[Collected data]

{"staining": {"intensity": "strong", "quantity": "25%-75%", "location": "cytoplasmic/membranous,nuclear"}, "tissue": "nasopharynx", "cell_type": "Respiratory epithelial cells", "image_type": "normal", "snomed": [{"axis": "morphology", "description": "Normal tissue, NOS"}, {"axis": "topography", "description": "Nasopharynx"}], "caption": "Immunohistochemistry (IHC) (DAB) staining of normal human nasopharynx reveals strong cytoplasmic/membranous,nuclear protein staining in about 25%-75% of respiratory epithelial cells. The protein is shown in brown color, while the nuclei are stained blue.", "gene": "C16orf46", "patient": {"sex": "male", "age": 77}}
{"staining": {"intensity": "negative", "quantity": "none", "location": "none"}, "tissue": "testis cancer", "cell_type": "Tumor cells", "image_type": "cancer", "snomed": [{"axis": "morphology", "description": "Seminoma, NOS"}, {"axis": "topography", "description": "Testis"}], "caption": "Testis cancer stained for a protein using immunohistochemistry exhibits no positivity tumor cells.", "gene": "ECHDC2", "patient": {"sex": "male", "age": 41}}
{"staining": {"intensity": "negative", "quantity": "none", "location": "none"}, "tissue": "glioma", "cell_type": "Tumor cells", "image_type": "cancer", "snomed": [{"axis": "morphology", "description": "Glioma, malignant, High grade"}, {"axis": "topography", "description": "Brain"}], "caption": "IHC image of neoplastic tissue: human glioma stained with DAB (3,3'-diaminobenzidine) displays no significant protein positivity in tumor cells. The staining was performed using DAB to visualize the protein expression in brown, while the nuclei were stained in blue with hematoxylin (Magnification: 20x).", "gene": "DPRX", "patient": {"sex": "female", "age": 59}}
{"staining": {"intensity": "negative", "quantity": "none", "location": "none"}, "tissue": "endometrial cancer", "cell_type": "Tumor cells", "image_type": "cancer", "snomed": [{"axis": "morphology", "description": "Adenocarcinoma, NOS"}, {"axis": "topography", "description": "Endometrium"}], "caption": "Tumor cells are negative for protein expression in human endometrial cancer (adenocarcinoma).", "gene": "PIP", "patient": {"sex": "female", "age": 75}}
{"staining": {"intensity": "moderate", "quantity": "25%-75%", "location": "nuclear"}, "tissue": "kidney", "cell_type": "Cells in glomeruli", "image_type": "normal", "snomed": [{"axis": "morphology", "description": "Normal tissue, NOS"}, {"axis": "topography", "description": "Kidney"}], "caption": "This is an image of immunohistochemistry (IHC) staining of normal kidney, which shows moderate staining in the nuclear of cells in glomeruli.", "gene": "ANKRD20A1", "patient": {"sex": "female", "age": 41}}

Problem to solve => Print precisely the lines from the one with "cells are negative" through the end of the data above, adding nothing.

Written answer =>
{"staining": {"intensity": "negative", "quantity": "none", "location": "none"}, "tissue": "endometrial cancer", "cell_type": "Tumor cells", "image_type": "cancer", "snomed": [{"axis": "morphology", "description": "Adenocarcinoma, NOS"}, {"axis": "topography", "description": "Endometrium"}], "caption": "Tumor cells are negative for protein expression in human endometrial cancer (adenocarcinoma).", "gene": "PIP", "patient": {"sex": "female", "age": 75}}
{"staining": {"intensity": "moderate", "quantity": "25%-75%", "location": "nuclear"}, "tissue": "kidney", "cell_type": "Cells in glomeruli", "image_type": "normal", "snomed": [{"axis": "morphology", "description": "Normal tissue, NOS"}, {"axis": "topography", "description": "Kidney"}], "caption": "This is an image of immunohistochemistry (IHC) staining of normal kidney, which shows moderate staining in the nuclear of cells in glomeruli.", "gene": "ANKRD20A1", "patient": {"sex": "female", "age": 41}}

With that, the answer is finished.